Output the entries exactly as they appear. Pictures should not be included.

Page images and extracted text
────────
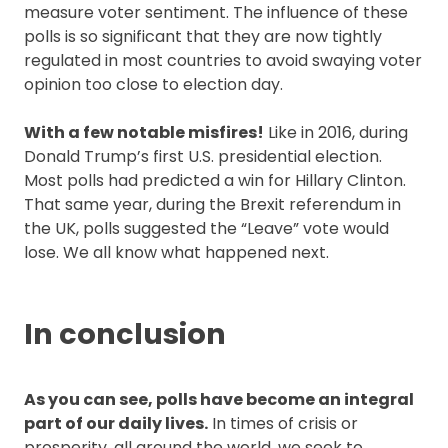
measure voter sentiment. The influence of these
polls is so significant that they are now tightly
regulated in most countries to avoid swaying voter
opinion too close to election day.
With a few notable misfires!
Like in 2016, during
Donald Trump’s first U.S. presidential election.
Most polls had predicted a win for Hillary Clinton.
That same year, during the Brexit referendum in
the UK, polls suggested the “Leave” vote would
lose. We all know what happened next.
In conclusion
As you can see, polls have become an integral
part of our daily lives.
In times of crisis or
prosperity, all around the world, we seek to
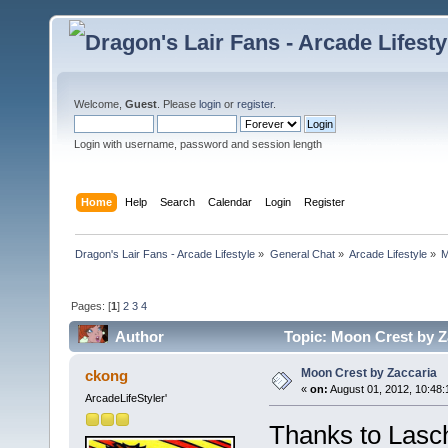
Welcome,
Guest
. Please
login
or
register
.
Login with username, password and session length
Home
Help
Search
Calendar
Login
Register
Dragon's Lair Fans - Arcade Lifestyle
»
General Chat
»
Arcade Lifestyle
»
M
Pages: [
1
]
2
3
4
Author
Topic: Moon Crest by Z
Moon Crest by Zaccaria
ckong
«
on:
August 01, 2012, 10:48
ArcadeLifeStyler'
Thanks to Lasc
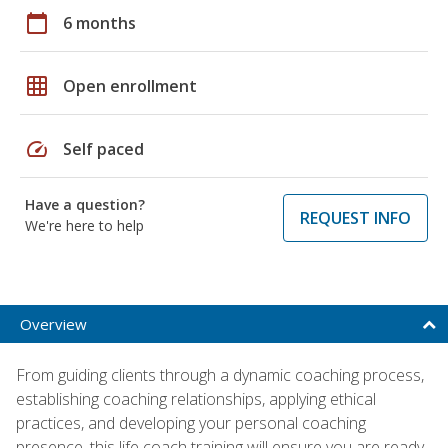
calendar_today
6 months
grid_on
Open enrollment
speed
Self paced
Have a question?
REQUEST INFO
We're here to help
Overview
From guiding clients through a dynamic coaching process,
establishing coaching relationships, applying ethical
practices, and developing your personal coaching
presence, this life coach training will ensure you are ready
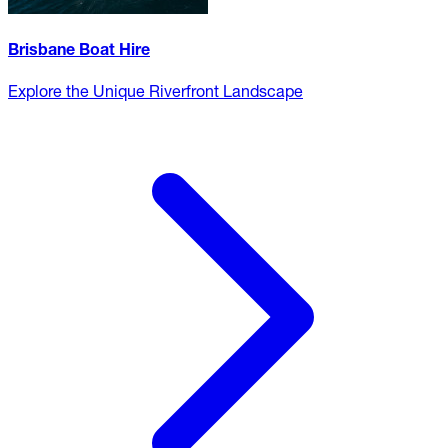
Brisbane Boat Hire
Explore the Unique Riverfront Landscape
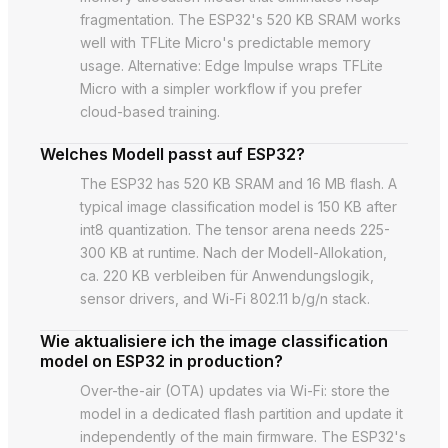
fragmentation. The ESP32's 520 KB SRAM works
well with TFLite Micro's predictable memory
usage. Alternative: Edge Impulse wraps TFLite
Micro with a simpler workflow if you prefer
cloud-based training.
Welches Modell passt auf ESP32?
The ESP32 has 520 KB SRAM and 16 MB flash. A
typical image classification model is 150 KB after
int8 quantization. The tensor arena needs 225-
300 KB at runtime. Nach der Modell-Allokation,
ca. 220 KB verbleiben für Anwendungslogik,
sensor drivers, and Wi-Fi 802.11 b/g/n stack.
Wie aktualisiere ich the image classification
model on ESP32 in production?
Over-the-air (OTA) updates via Wi-Fi: store the
model in a dedicated flash partition and update it
independently of the main firmware. The ESP32's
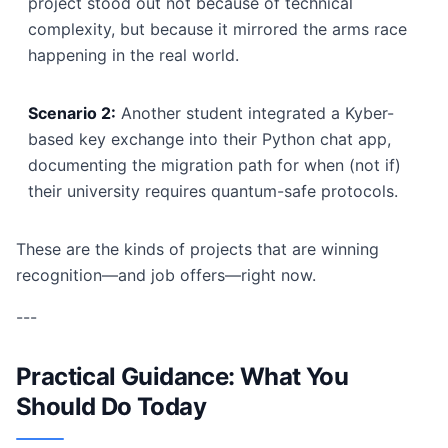
project stood out not because of technical
complexity, but because it mirrored the arms race
happening in the real world.
Scenario 2:
Another student integrated a Kyber-
based key exchange into their Python chat app,
documenting the migration path for when (not if)
their university requires quantum-safe protocols.
These are the kinds of projects that are winning
recognition—and job offers—right now.
---
Practical Guidance: What You
Should Do Today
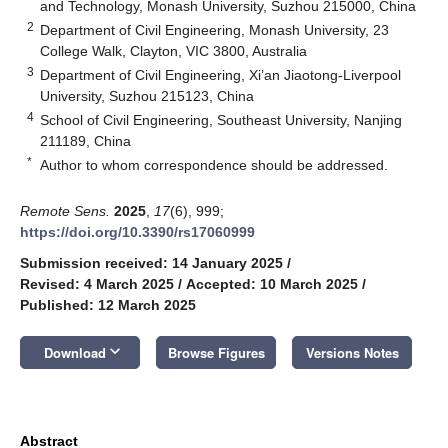
and Technology, Monash University, Suzhou 215000, China
2
Department of Civil Engineering, Monash University, 23
College Walk, Clayton, VIC 3800, Australia
3
Department of Civil Engineering, Xi’an Jiaotong-Liverpool
University, Suzhou 215123, China
4
School of Civil Engineering, Southeast University, Nanjing
211189, China
*
Author to whom correspondence should be addressed.
Remote Sens.
2025
,
17
(6), 999;
https://doi.org/10.3390/rs17060999
Submission received: 14 January 2025
/
Revised: 4 March 2025
/
Accepted: 10 March 2025
/
Published: 12 March 2025
keyboard_arrow_down
Download
Browse Figures
Versions Notes
Abstract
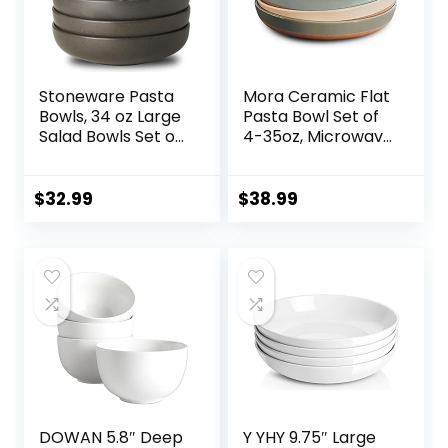
Stoneware Pasta
Mora Ceramic Flat
Bowls, 34 oz Large
Pasta Bowl Set of
Salad Bowls Set of
4-35oz, Microwave
4, Ceramic Serving
Safe Plate with
Bowls for Ramen,
High Edge for
Pasta, Fruit, Cereal,
Kitchen and Eating,
$
32.99
$
38.99
Dinner, Wide and
Large Wide
Shallow Bowls,
Bowls/Plates for
Microwave &
Serving Dinner,
Dishwasher Safe,
Salad, etc-
Matte Black
Neutrals
DOWAN 5.8″ Deep
Y YHY 9.75″ Large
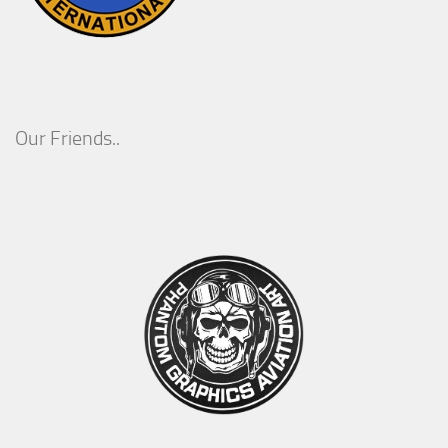
Our Friends..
────────
◆ Solution:
measure voter sentiment. The influence of these
polls is so significant that they are now tightly
regulated in most countries to avoid swaying voter
opinion too close to election day.
With a few notable misfires!
Like in 2016, during
Donald Trump’s first U.S. presidential election.
Most polls had predicted a win for Hillary Clinton.
That same year, during the Brexit referendum in
the UK, polls suggested the “Leave” vote would
lose. We all know what happened next.
In conclusion
As you can see, polls have become an integral
part of our daily lives.
In times of crisis or
prosperity, all around the world, we seek to
Welcome,
Guest
. Please
login
or
register
.
Login with username, password and session length
Home
Help
Search
Calendar
Login
Register
Dragon's Lair Fans - Arcade Lifestyle
»
General Chat
»
Arcade Lifestyle
»
M
Pages: [
1
]
2
3
4
Author
Topic: Moon Crest by Z
Moon Crest by Zaccaria
ckong
«
on:
August 01, 2012, 10:48
ArcadeLifeStyler'
Thanks to Lasc
calendar_today
6 months
grid_on
Open enrollment
speed
Self paced
Have a question?
REQUEST INFO
We're here to help
Overview
From guiding clients through a dynamic coaching process,
establishing coaching relationships, applying ethical
practices, and developing your personal coaching
presence, this life coach training will ensure you are ready
Brisbane Boat Hire
Explore the Unique Riverfront Landscape
fragmentation. The ESP32's 520 KB SRAM works
well with TFLite Micro's predictable memory
usage. Alternative: Edge Impulse wraps TFLite
Micro with a simpler workflow if you prefer
cloud-based training.
Welches Modell passt auf ESP32?
The ESP32 has 520 KB SRAM and 16 MB flash. A
typical image classification model is 150 KB after
int8 quantization. The tensor arena needs 225-
300 KB at runtime. Nach der Modell-Allokation,
ca. 220 KB verbleiben für Anwendungslogik,
sensor drivers, and Wi-Fi 802.11 b/g/n stack.
Wie aktualisiere ich the image classification
model on ESP32 in production?
Over-the-air (OTA) updates via Wi-Fi: store the
model in a dedicated flash partition and update it
independently of the main firmware. The ESP32's
project stood out not because of technical
complexity, but because it mirrored the arms race
happening in the real world.
Scenario 2:
Another student integrated a Kyber-
based key exchange into their Python chat app,
documenting the migration path for when (not if)
their university requires quantum-safe protocols.
These are the kinds of projects that are winning
recognition—and job offers—right now.
---
Practical Guidance: What You
Should Do Today
and Technology, Monash University, Suzhou 215000, China
2
Department of Civil Engineering, Monash University, 23
College Walk, Clayton, VIC 3800, Australia
3
Department of Civil Engineering, Xi’an Jiaotong-Liverpool
University, Suzhou 215123, China
4
School of Civil Engineering, Southeast University, Nanjing
211189, China
*
Author to whom correspondence should be addressed.
Remote Sens.
2025
,
17
(6), 999;
https://doi.org/10.3390/rs17060999
Submission received: 14 January 2025
/
Revised: 4 March 2025
/
Accepted: 10 March 2025
/
Published: 12 March 2025
keyboard_arrow_down
Download
Browse Figures
Versions Notes
Abstract
Stoneware Pasta
Mora Ceramic Flat
Bowls, 34 oz Large
Pasta Bowl Set of
Salad Bowls Set of
4-35oz, Microwave
4, Ceramic Serving
Safe Plate with
Bowls for Ramen,
High Edge for
Pasta, Fruit, Cereal,
Kitchen and Eating,
$
32.99
$
38.99
Dinner, Wide and
Large Wide
Shallow Bowls,
Bowls/Plates for
Microwave &
Serving Dinner,
Dishwasher Safe,
Salad, etc-
Matte Black
Neutrals
DOWAN 5.8″ Deep
Y YHY 9.75″ Large
Our Friends..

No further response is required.